Based on Ewald’s book of he same name, Ewald travels back in time 30 years later to catch up with her students ( who around 7 years-old at the time). Did they become photographers? Did their lives take a turn for the worse? Did they want to run as far from those days as possible? Wendy goes back and catches up with Kim and Russell Akeman, Delbert, Dee Davis and Johnny Wilder. Some of those conversations are excruciatingly uncomfortable and others are like a generous and comical walk down memory lane.
The biggest question I found myself asking was why children? The answer was easy. Children don’t know when they’re poor and their imaginations are most vivid and unfiltered. Not to mention that Kentucky, in particular, has a fascination for the preservation of memories. After all, pictures are the one object that allows us to hold onto our memories, especially the good ones.

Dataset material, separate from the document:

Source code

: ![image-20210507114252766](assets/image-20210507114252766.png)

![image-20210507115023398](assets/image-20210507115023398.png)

During a post-screening Q&A with Russell, Kim, Dee, Wendy Ewald and Producer Elizabeth Barrett. When asked about the Black Lives Matter movement Russell stated he understood the frustration of Black people being characterized as something they’re not, “…hillbillies are misrepresented all the time…but we are really heroic and noble.” He encouraged that the protesting youth continue to “…tell your won story and be comfortable with who you are.
Dee Davis, on the subject of whether what Ewald did in 1975 would work today in a COVID-19 – social distancing world, “…I attended a rally and there was a sense of inclusion. A lot of people don’t think of America as an inclusive place fo all the people and places that exists in this country.” He went to say, “…it’s the people that connect us and make us better people if we chose to be.”

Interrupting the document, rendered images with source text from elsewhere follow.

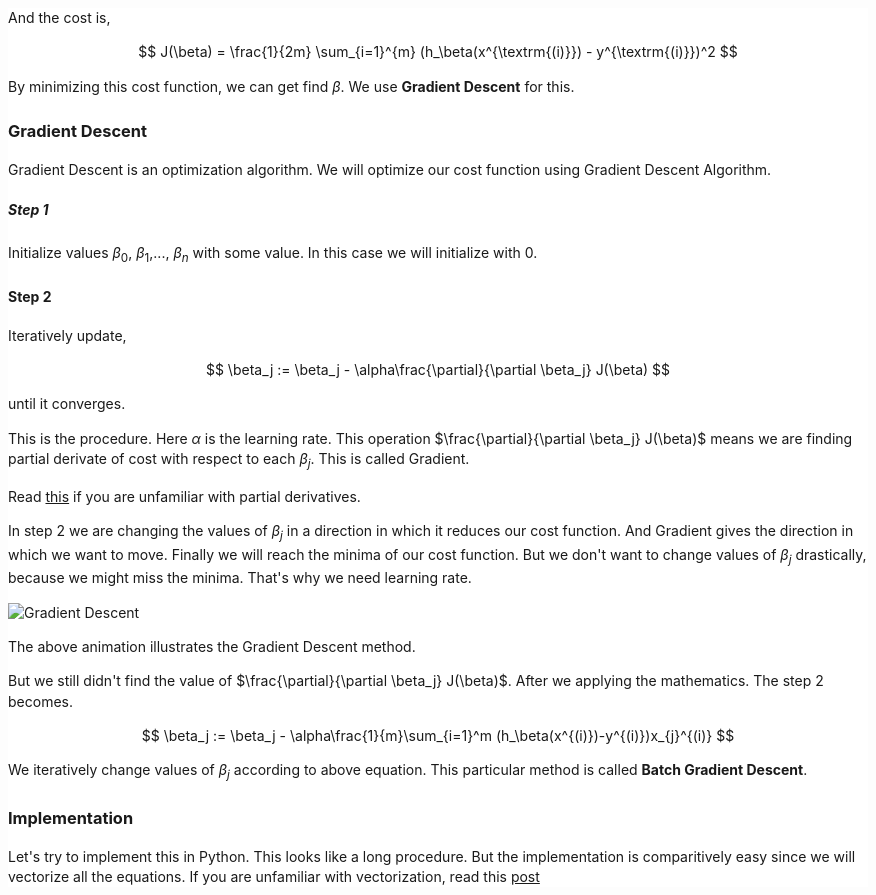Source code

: And the cost is,

$$
J(\beta) = \frac{1}{2m} \sum_{i=1}^{m} (h_\beta(x^{\textrm{(i)}}) - y^{\textrm{(i)}})^2
$$

By minimizing this cost function, we can get find $\beta$. We use **Gradient Descent** for this.

### Gradient Descent

Gradient Descent is an optimization algorithm. We will optimize our cost function using Gradient Descent Algorithm.


##### Step 1
Initialize values $\beta_0$, $\beta_1$,..., $\beta_n$ with some value. In this case we will initialize with 0.

#### Step 2

Iteratively update,

$$
\beta_j := \beta_j - \alpha\frac{\partial}{\partial \beta_j} J(\beta)
$$

until it converges.

This is the procedure. Here $\alpha$ is the learning rate. This operation $\frac{\partial}{\partial \beta_j} J(\beta)$ means we are finding partial derivate of cost with respect to each $\beta_j$. This is called Gradient.

Read [this](https://math.stackexchange.com/questions/174270/what-exactly-is-the-difference-between-a-derivative-and-a-total-derivative) if you are unfamiliar with partial derivatives.

In step 2 we are changing the values of $\beta_j$ in a direction in which it reduces our cost function. And Gradient gives the direction in which we want to move. Finally we will reach the minima of our cost function. But we don't want to change values of $\beta_j$ drastically, because we might miss the minima. That's why we need learning rate.

![Gradient Descent](https://i.imgur.com/xnPvEok.gif)

The above animation illustrates the Gradient Descent method.

But we still didn't find the value of $\frac{\partial}{\partial \beta_j} J(\beta)$. After we applying the mathematics. The step 2 becomes.

$$
\beta_j := \beta_j - \alpha\frac{1}{m}\sum_{i=1}^m (h_\beta(x^{(i)})-y^{(i)})x_{j}^{(i)}
$$

We iteratively change values of $\beta_j$ according to above equation. This particular method is called **Batch Gradient Descent**.

### Implementation

Let's try to implement this in Python. This looks like a long procedure. But the implementation is comparitively easy since we will vectorize all the equations. If you are unfamiliar with vectorization, read this [post](https://www.datascience.com/blog/straightening-loops-how-to-vectorize-data-aggregation-with-pandas-and-numpy/)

Kim Boling hope that when people get a chance to screen Portraits and Dreams on POV/PBS on September 7th that it serves as an inspiration to be passionate, creative, expressive, dream, be proud of who they are, where they come from and most of serves as an inspiration for love and compassion.
Kudos to Wendy Ewald for taking her project worldwide to countries like China, Mexico, Columbia, India, Pakistan and more.